**WORK INSTRUCTIONS:** Nothing outside the range is wanted. Repeat exactly the lines below from the one with "index pip: (167, 113)" through the one with "pinky tip: (117, 143)".

**DATA EXTRACTS:**
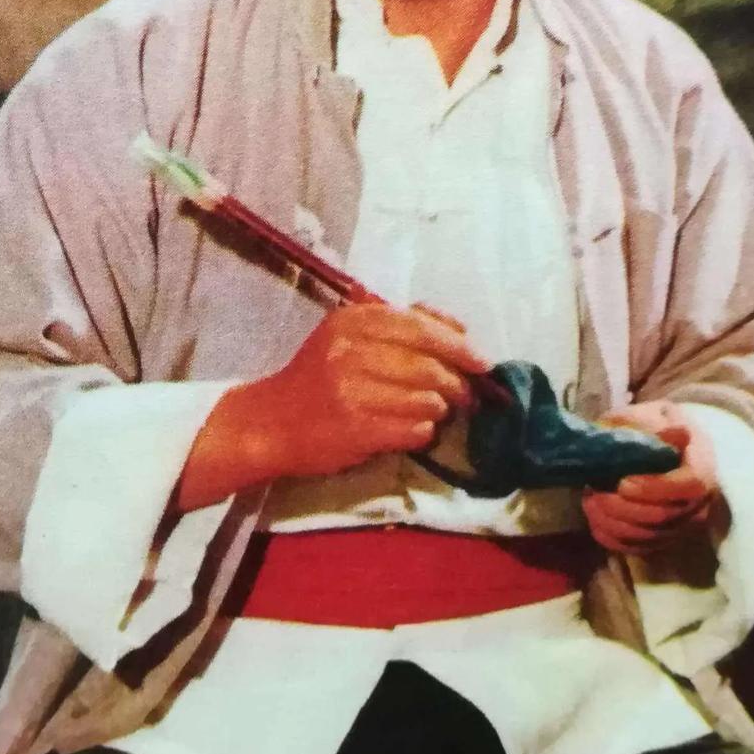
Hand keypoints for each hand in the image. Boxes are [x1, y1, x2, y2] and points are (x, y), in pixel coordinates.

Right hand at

...

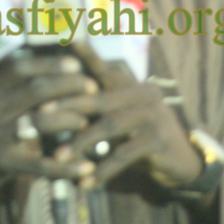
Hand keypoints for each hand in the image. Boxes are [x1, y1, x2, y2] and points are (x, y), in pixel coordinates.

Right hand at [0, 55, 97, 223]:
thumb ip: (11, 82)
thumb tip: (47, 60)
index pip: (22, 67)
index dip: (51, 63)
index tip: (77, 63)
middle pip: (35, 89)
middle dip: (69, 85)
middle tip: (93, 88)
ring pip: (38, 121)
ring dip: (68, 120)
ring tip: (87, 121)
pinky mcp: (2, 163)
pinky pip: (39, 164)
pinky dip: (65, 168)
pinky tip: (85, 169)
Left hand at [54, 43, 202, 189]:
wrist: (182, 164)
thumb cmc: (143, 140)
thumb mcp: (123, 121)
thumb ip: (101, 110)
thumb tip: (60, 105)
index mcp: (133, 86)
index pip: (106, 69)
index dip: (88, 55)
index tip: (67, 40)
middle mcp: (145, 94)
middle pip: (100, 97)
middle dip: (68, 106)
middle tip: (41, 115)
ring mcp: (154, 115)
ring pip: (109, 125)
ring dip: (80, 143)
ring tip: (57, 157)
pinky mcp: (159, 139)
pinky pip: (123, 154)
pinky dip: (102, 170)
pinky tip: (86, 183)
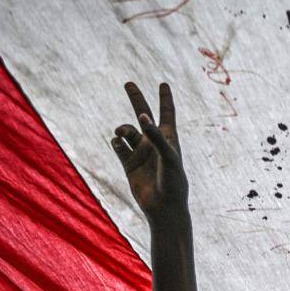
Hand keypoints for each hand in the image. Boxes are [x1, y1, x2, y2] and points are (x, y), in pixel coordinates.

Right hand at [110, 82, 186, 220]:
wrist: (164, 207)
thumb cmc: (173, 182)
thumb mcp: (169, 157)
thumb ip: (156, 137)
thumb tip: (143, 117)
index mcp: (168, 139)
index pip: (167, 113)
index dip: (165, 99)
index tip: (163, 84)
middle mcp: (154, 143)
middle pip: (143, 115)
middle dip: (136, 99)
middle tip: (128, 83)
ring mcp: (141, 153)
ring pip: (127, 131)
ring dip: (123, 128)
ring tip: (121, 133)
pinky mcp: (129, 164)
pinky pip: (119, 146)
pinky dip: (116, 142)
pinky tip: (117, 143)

---

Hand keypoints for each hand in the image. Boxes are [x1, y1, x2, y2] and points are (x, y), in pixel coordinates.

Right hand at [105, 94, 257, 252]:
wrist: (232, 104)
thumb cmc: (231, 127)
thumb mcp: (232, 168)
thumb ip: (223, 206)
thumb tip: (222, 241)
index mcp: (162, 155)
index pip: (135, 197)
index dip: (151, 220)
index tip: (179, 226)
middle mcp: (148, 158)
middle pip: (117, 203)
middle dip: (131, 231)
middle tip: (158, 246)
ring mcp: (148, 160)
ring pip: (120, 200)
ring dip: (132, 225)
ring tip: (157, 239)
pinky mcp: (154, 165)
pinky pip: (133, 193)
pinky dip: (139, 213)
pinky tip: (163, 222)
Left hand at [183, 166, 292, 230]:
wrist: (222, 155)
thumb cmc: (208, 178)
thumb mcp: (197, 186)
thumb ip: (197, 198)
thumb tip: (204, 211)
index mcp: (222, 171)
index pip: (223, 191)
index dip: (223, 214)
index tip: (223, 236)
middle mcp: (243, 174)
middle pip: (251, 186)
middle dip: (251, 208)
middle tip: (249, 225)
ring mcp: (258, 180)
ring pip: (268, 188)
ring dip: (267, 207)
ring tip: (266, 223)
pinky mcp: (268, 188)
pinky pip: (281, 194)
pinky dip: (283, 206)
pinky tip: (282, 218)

**RESULT OF THIS EXERCISE:**
index pip: (167, 113)
index dip: (165, 99)
index tip: (163, 84)
middle mcp: (154, 143)
middle pip: (143, 115)
middle dip: (136, 99)
middle tip: (128, 83)
ring mcp: (141, 153)
ring pip: (127, 131)
ring dip: (123, 128)
ring tip: (121, 133)
pinky mcp: (129, 164)
pinky pip: (119, 146)
pinky dip: (116, 142)
pinky tip: (117, 143)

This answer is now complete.